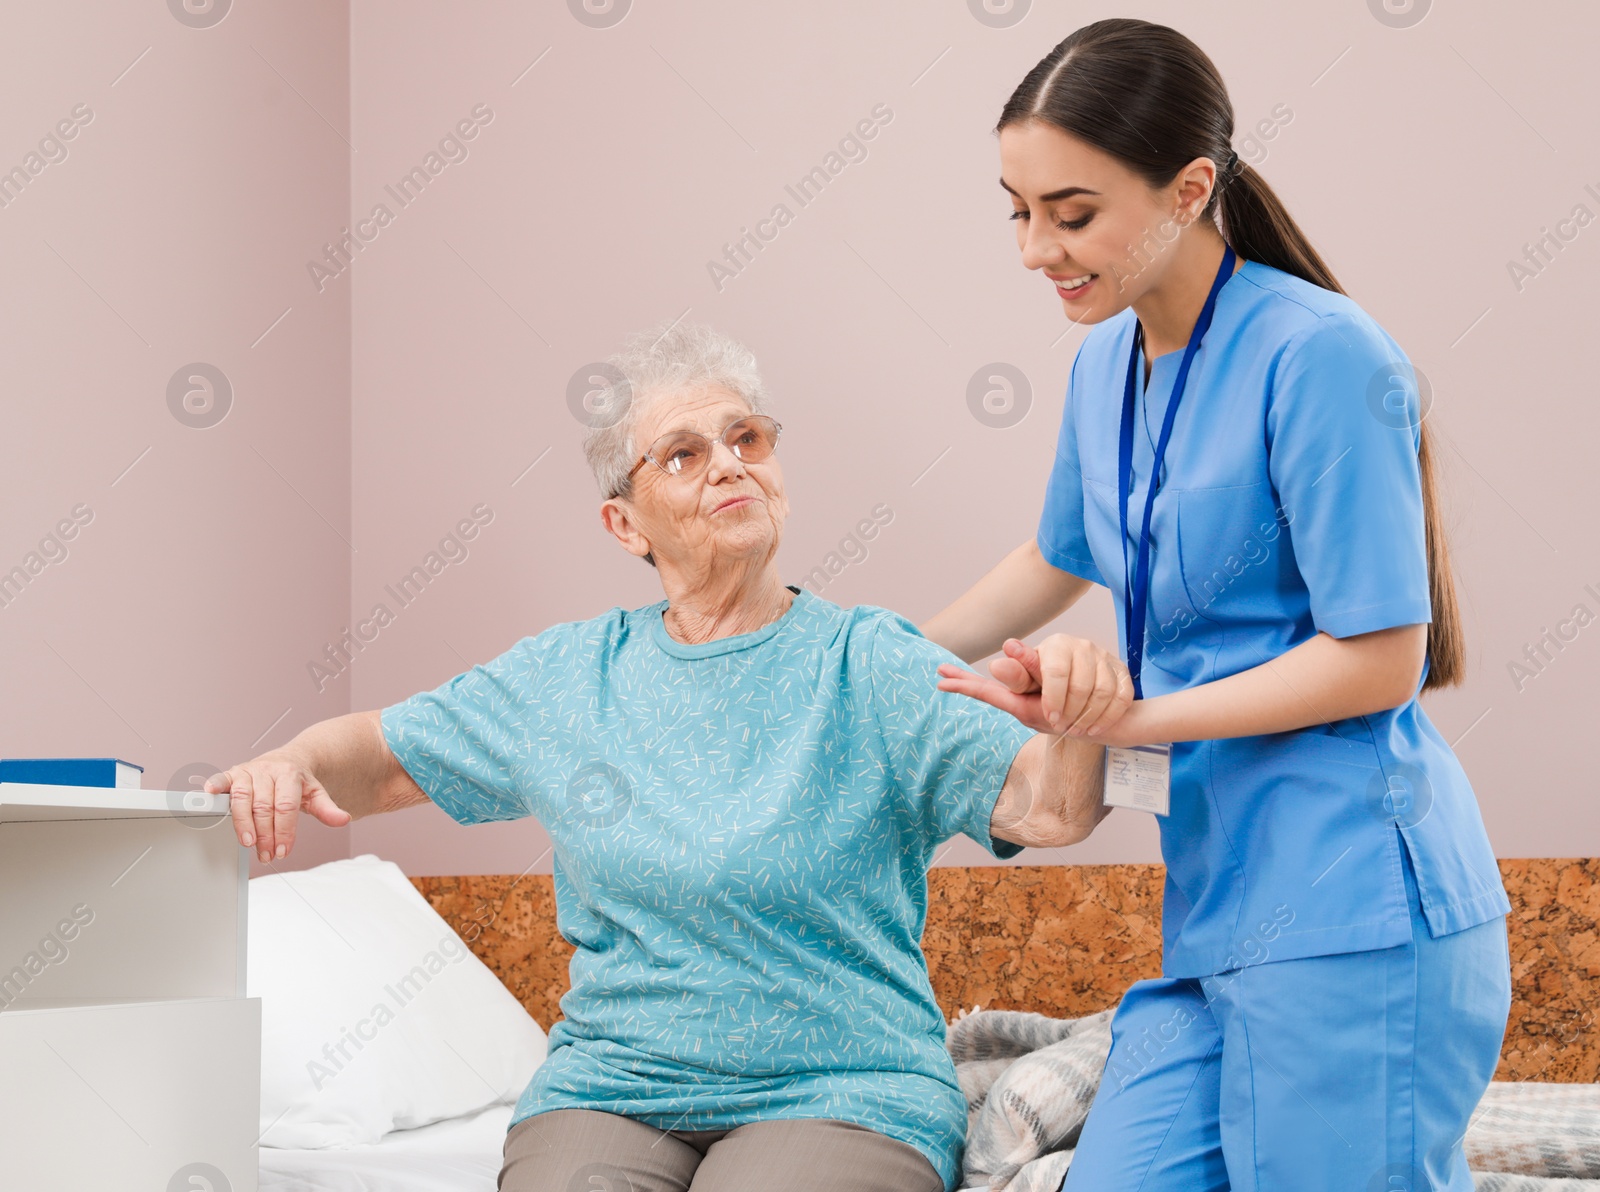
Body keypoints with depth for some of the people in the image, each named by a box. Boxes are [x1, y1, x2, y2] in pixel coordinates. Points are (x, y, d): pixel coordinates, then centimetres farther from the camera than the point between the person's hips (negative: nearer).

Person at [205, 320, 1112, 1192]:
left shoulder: (867, 665, -1)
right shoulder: (569, 677, 11)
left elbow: (1052, 808, -13)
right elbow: (381, 755, 20)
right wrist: (292, 764, -3)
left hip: (843, 1093, -2)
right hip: (611, 1089, 3)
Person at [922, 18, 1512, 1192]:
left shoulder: (1319, 357, -13)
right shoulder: (1107, 364, 12)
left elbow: (1378, 656, -14)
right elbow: (1059, 560, 30)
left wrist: (1130, 720, -14)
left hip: (1352, 915, -8)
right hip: (1215, 916, 8)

Problem to work on :: Look through the listing above and copy each line where the string "left" occurs.

Result below ::
left shoulder: (867, 665, -1)
left elbow: (1052, 808, -13)
left hip: (843, 1093, -2)
left shoulder: (1319, 357, -13)
left elbow: (1378, 656, -14)
left wrist: (1130, 720, -14)
left hip: (1352, 915, -8)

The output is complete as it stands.